Bizde medyada ‘herkesin sesi olmak’ diye yamacı bir zihniyet vardır. Gazeteler siyasidir ve bir ideolojik çerçeveden bakarlar. Bunun bizim politik duruşumuzla uyumlu olmasını biz tayin edemeyiz. O bir üründür, bir markadır ve kendi alıcısı vardır. Siz o gazetenin ideolojik duruşuyla uyumlu iseniz okursunuz, değilseniz okumazsınız. Ayrıca gazete siyasi parti mi ki herkesin sesi olsun? Koalisyon mu kuruyor, seçime mi giriyor? Bir gazetenin milliyetçi, muhafazakar, solcu veya sağcı olma hakkı var; okurun da gazetesini seçme hakkı. Hoş, Türkiye’de gazetelerin siyasi duruşundan söz etmek neredeyse imkansızdır.
Örneğin İngiltere’de The Guardian, sol eğilimli liberal bir gazetedir. İşçi Partisi de iktidar olsa Muhafazakar Parti de The Guardian aynı çizgidedir. Fransa’da üç büyük gazete vardır; Le Monde liberal sol, Liberation liberal, Le Figora sağ, muhafazakar çizgide yer alır. Gazetelerin ideolojik eğilimleri gelen iktidara göre değişmez. O gazetelerde de gazetenin çizgisiyle uyumlu isimler yazar.

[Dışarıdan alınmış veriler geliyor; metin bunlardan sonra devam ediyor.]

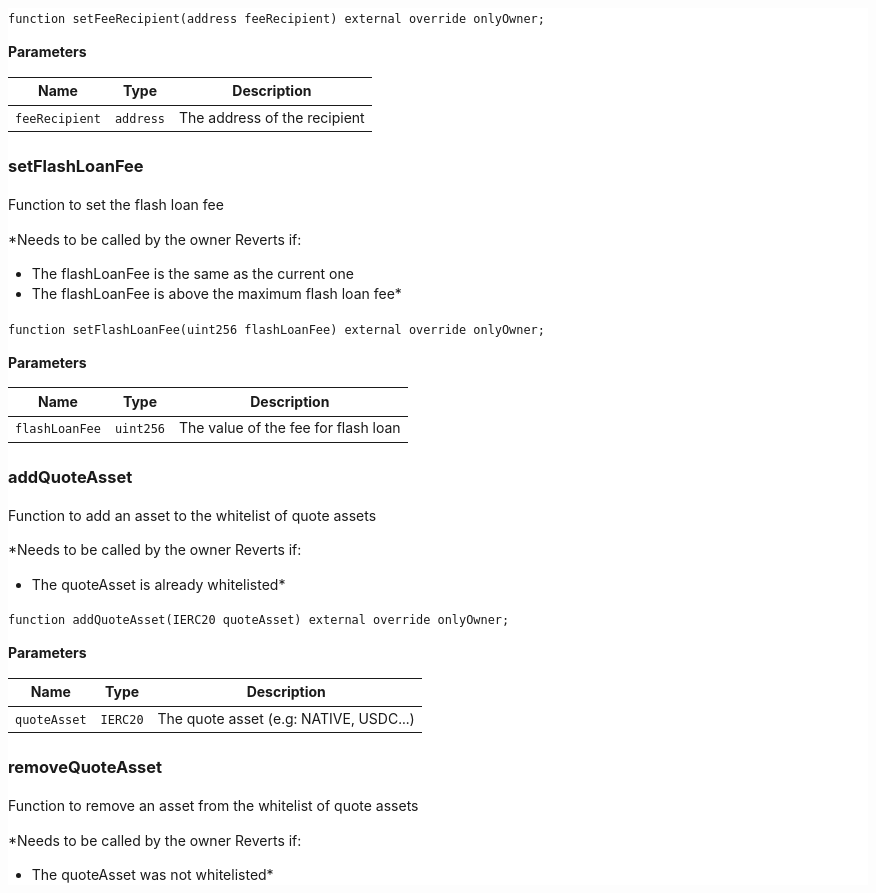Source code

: 
```solidity
function setFeeRecipient(address feeRecipient) external override onlyOwner;
```
**Parameters**

|Name|Type|Description|
|----|----|-----------|
|`feeRecipient`|`address`|The address of the recipient|


### setFlashLoanFee

Function to set the flash loan fee

*Needs to be called by the owner
Reverts if:
- The flashLoanFee is the same as the current one
- The flashLoanFee is above the maximum flash loan fee*


```solidity
function setFlashLoanFee(uint256 flashLoanFee) external override onlyOwner;
```
**Parameters**

|Name|Type|Description|
|----|----|-----------|
|`flashLoanFee`|`uint256`|The value of the fee for flash loan|


### addQuoteAsset

Function to add an asset to the whitelist of quote assets

*Needs to be called by the owner
Reverts if:
- The quoteAsset is already whitelisted*


```solidity
function addQuoteAsset(IERC20 quoteAsset) external override onlyOwner;
```
**Parameters**

|Name|Type|Description|
|----|----|-----------|
|`quoteAsset`|`IERC20`|The quote asset (e.g: NATIVE, USDC...)|


### removeQuoteAsset

Function to remove an asset from the whitelist of quote assets

*Needs to be called by the owner
Reverts if:
- The quoteAsset was not whitelisted*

Objektif olması gereken haberciliktir. Basının doğru bilgiyi verme yükümlülüğü vardır. Gazete çizgisine göre haberi ele alır, yazar bakış açısına göre yorumlar. Gazete ideolojik duruşuna göre üzerinde durduğu haberleri seçer. Gerçek çarpıtılmadığı sürece bakış açısı özgürlüğü olmalıdır. Tabii bu söylediklerim, operasyon gazeteciliğinin nadide örneklerinin verildiği Türkiye’de böyle olmamaktadır. Cemaat medyasının, polis operasyonlarını ve yapılacak tutuklamaları davul zurnayla önden duyurduğu günler çok eskide değil, bundan birkaç yıl önceydi.
Şimdi Kemalizmi faşizm ile eş tutup, “Zaten bunun fabrika ayarları bu” diye Cumhuriyet’e sitem eden kimi isimler, kendi köşe yazdıkları dönemlerde her nedense gazetenin bu DNA’sından rahatsızlık duymamışlardır. Ayrıca Kemalist ise de Kemalist olsun. Size ne? Siz de kendinize yakın bulduğunuz başka bir gazeteyi okursunuz.